S’adapter à la situation ce serait se soumettre à tous les excès de l autre mais aussi aux siens. Ce serait la porte ouverte au déchaînement des passions qui ne mettrait que le feu dans leur communication.
Quand les mots violents frappent, le retour en arrière est difficile voire impossible.
La relation devient un terrain miné.
On y déambule avec cette crainte silencieuse et sous-jacente qui ronge à petit la structure même du couple.
Ce qui a blessé une fois peut se reproduire.
Il est préférable de regarder devant soi pour envisager un autre chemin même si c est difficile à concevoir.
Avancer, ce n’est pas oublier : c’est se sauvegarder.
C’est la redistribution des libertés pour chacun.
L’inconnu n’est pas un danger : c’est un voile qui ne demande qu’à être soulever.

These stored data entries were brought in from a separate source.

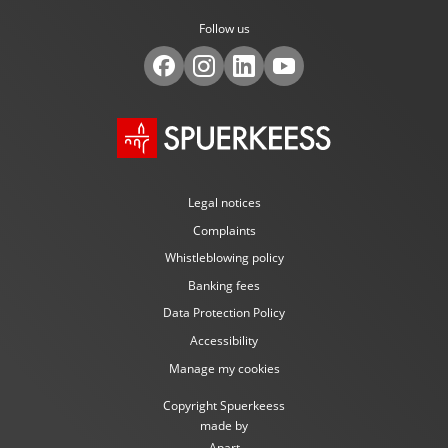
Follow us
Legal notices
Complaints
Whistleblowing policy
Banking fees
Data Protection Policy
Accessibility
Manage my cookies
Copyright Spuerkeess
made by
Apart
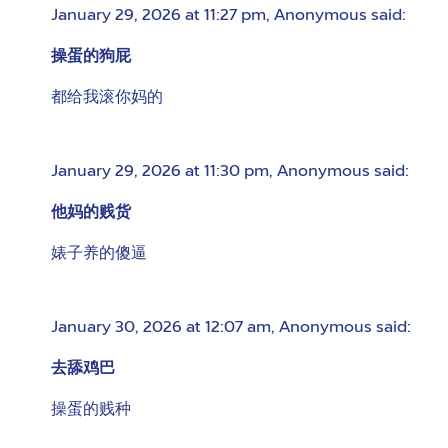
January 29, 2026 at 11:27 pm
,
Anonymous
said:
操蛋的狗屁
都给我滚你妈的
January 29, 2026 at 11:30 pm
,
Anonymous
said:
他妈的贱货
婊子养的傻逼
January 30, 2026 at 12:07 am
,
Anonymous
said:
去舔鸡巴
操蛋的贱种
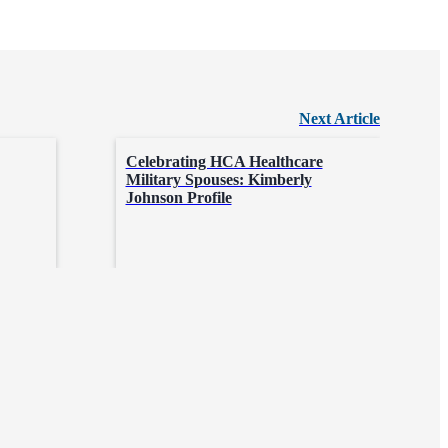
Next Article
Celebrating HCA Healthcare
Military Spouses: Kimberly
Johnson Profile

Après cette confrontation, Sylvie comprend que le stress est le moteur de la renaissance.
L'aventure qui s’offre à elle, est une succession de découvertes que parfois elle ne souhaitera pas. Mais le plus souvent qui se révèlera comme des mains tendues dans la quête de ce nouveau moi qui appelle à être reconnu.
Des luttes intérieures seront à mener pour éviter de régresser et de rebrousser chemin.
La petite voix qui murmure « peut-être qu’il ne le refera pas… » est souvent l’empreinte d’une emprise qui actionne ce maudit levier de la culpabilité.
Le doute est normal, mais ce n’est pas une voie sécure.
En s'alliant avec d'autres, famille, amis proches, des professionnels qui accompagnent, des associations refuges, l'avenir peut recommencer à se tisser autrement.
Personne ne sort d’un cycle violent seul.
Le soutien n’est pas une faiblesse : c’est une béquille indispensable pour apprendre à faire les premiers pas dans la solitude du célibat.
Le monde ne change pas, mais notre vision du monde peut évoluer.
En retirant les filtres imposés par la peur ou l’habitude, on redécouvre les splendeurs de la vie que l’on croyait perdues.
Après la pluie de larmes, les couleurs de l’arc-en-ciel sont toujours là, il suffit d’oser enlever les lunettes qui nous en cachent la beauté.
Se fabriquer de nouveaux souvenirs chasse ceux laissés par la manipulation insidieuse que l’on vient de subir.